Perhaps it’s not because we’ve reached the point in American politics where distrust in institutions means that populism wins the day — not in terms of policy, but in terms of style. Voters, particularly on the Republican side, are so angry with the “elitism” and “establishmentarianism” of Republican politicians that they’re trending toward non-elite anti-establishment types.
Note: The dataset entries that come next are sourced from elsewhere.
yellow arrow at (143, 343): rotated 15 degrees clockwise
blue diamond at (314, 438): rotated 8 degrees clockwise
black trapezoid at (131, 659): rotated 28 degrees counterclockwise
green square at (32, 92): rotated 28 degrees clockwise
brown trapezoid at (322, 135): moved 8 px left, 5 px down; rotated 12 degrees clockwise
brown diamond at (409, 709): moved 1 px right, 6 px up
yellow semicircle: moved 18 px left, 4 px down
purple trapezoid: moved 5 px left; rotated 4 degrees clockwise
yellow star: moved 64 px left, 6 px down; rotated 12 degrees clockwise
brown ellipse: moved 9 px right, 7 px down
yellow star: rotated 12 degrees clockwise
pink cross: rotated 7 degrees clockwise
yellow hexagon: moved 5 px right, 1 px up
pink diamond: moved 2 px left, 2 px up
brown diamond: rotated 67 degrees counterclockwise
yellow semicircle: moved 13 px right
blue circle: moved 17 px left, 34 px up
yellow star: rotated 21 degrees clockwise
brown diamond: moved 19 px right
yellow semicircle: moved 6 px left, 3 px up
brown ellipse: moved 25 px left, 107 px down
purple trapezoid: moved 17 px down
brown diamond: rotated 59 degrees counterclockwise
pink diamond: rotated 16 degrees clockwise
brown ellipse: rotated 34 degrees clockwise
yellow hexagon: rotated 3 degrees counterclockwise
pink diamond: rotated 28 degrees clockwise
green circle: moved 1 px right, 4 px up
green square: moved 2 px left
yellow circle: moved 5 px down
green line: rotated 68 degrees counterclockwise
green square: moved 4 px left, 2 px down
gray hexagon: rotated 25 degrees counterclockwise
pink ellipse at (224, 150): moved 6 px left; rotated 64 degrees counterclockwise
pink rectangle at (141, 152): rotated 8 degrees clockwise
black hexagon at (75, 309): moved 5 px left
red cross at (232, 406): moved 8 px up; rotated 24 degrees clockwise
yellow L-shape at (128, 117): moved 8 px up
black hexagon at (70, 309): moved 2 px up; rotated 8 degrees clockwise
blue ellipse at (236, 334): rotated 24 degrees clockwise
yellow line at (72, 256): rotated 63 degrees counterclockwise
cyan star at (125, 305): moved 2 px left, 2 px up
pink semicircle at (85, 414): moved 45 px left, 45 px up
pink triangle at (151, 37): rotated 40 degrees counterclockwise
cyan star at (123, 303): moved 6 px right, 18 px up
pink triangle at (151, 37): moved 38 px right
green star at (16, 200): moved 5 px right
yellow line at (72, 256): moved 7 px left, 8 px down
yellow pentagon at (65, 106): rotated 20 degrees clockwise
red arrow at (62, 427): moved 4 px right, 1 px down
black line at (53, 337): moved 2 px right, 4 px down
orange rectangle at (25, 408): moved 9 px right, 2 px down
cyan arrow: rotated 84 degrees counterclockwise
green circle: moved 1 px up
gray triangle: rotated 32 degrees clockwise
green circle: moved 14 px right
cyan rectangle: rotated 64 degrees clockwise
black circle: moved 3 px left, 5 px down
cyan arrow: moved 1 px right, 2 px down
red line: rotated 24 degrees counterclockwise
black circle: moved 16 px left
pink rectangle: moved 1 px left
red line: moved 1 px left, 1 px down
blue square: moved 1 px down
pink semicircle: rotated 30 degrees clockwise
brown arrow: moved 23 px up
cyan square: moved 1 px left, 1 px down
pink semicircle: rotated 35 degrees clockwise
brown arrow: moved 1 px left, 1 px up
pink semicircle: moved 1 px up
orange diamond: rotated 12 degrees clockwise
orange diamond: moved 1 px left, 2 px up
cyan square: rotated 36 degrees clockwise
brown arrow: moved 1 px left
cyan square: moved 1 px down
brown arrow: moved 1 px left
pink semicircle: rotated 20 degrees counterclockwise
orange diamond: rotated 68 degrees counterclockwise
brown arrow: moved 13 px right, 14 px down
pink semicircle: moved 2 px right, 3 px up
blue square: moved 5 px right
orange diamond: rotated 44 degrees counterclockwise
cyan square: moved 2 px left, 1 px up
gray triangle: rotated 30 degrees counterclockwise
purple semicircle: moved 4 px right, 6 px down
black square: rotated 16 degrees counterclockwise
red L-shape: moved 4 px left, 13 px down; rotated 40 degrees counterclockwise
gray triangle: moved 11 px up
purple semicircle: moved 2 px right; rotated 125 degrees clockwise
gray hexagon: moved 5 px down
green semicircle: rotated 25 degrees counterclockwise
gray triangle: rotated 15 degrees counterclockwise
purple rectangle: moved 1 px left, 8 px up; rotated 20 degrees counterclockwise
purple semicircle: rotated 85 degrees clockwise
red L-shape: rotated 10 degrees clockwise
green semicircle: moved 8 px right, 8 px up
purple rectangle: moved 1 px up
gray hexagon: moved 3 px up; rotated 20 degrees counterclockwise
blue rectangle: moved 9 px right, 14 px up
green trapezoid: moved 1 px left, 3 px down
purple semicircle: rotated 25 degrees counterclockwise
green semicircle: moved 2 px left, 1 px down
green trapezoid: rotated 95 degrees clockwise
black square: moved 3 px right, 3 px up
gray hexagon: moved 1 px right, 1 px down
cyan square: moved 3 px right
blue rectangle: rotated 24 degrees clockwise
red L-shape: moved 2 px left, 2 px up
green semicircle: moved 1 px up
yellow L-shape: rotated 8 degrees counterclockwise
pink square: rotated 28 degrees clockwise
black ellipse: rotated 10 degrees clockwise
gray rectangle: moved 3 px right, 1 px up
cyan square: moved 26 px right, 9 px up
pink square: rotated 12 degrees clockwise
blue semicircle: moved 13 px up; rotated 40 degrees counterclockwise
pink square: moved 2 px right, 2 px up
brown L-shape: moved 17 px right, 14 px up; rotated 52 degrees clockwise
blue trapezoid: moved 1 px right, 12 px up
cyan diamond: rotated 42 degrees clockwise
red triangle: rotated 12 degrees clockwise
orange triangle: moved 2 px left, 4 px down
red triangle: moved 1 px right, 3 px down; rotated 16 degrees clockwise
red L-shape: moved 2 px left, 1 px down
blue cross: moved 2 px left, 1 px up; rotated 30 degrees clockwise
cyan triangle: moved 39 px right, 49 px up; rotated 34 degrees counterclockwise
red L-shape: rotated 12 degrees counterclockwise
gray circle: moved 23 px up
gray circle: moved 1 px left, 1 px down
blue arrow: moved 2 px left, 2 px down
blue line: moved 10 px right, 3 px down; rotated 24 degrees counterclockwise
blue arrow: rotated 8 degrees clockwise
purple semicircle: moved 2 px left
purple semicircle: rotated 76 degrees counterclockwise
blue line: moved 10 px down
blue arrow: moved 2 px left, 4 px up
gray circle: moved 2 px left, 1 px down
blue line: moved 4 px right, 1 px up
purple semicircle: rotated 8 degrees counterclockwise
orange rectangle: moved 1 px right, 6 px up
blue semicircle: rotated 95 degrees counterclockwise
That would be fine if those types were merely political outsiders and anti-elitists — meaning that they weren’t interested in cutting cozy Washington, D.C. deals and didn’t believe that power should be centralized in the federal government.
But the populist style has nothing to do with policy stalwartness and decentralization. It has to do with being “anti-establishment,” meaning contrary on an attitudinal level, and “non-elite,” meaning “not qualified.” The populist style elevates people who are actually kooky, because they’re not embraced by the “elites.” In this game, personality disorders become a recommendation: they’re no better than we are, so at least they don’t look down their noses at us!
This is idiotic. As consumers, we tend to pick experts for jobs, from established brands. In our politicians, we do the opposite. That makes fringy mediocrity a calling card.
Enough is enough. I’m a Tea Partier down to the bone — I want power out of Washington, D.C. and the federal government slashed down to minimal size. But I agree with the founders that we need elites — people who are better than we are at the business of politics — in the business of politics. By all means, oppose elitism. But we must stop conflating elitism with being elite. You wouldn’t want a non-elite plumber. You shouldn’t want a non-elite politician.
I’m anti-establishment, too — I don’t think that Republicans who are interested in cutting bipartisan deals for the sake of “making government run” are doing us any service. But if by establishment, we just mean “people who have worked in D.C. for awhile” or “people who know how to write a bill,” that’s not disqualifying. Those should be basic job prerequisites. Incompetence can defeat conservatism just as surely as malice.
Politics is about more than attitude. It’s about the people electing the best people to be representatives. That’s what separates republican government from democratic government. Unfortunately, we may be beyond seeing our politicians as political proxies rather than emotional avatars. If so, look for more fringe candidates and more rotten races.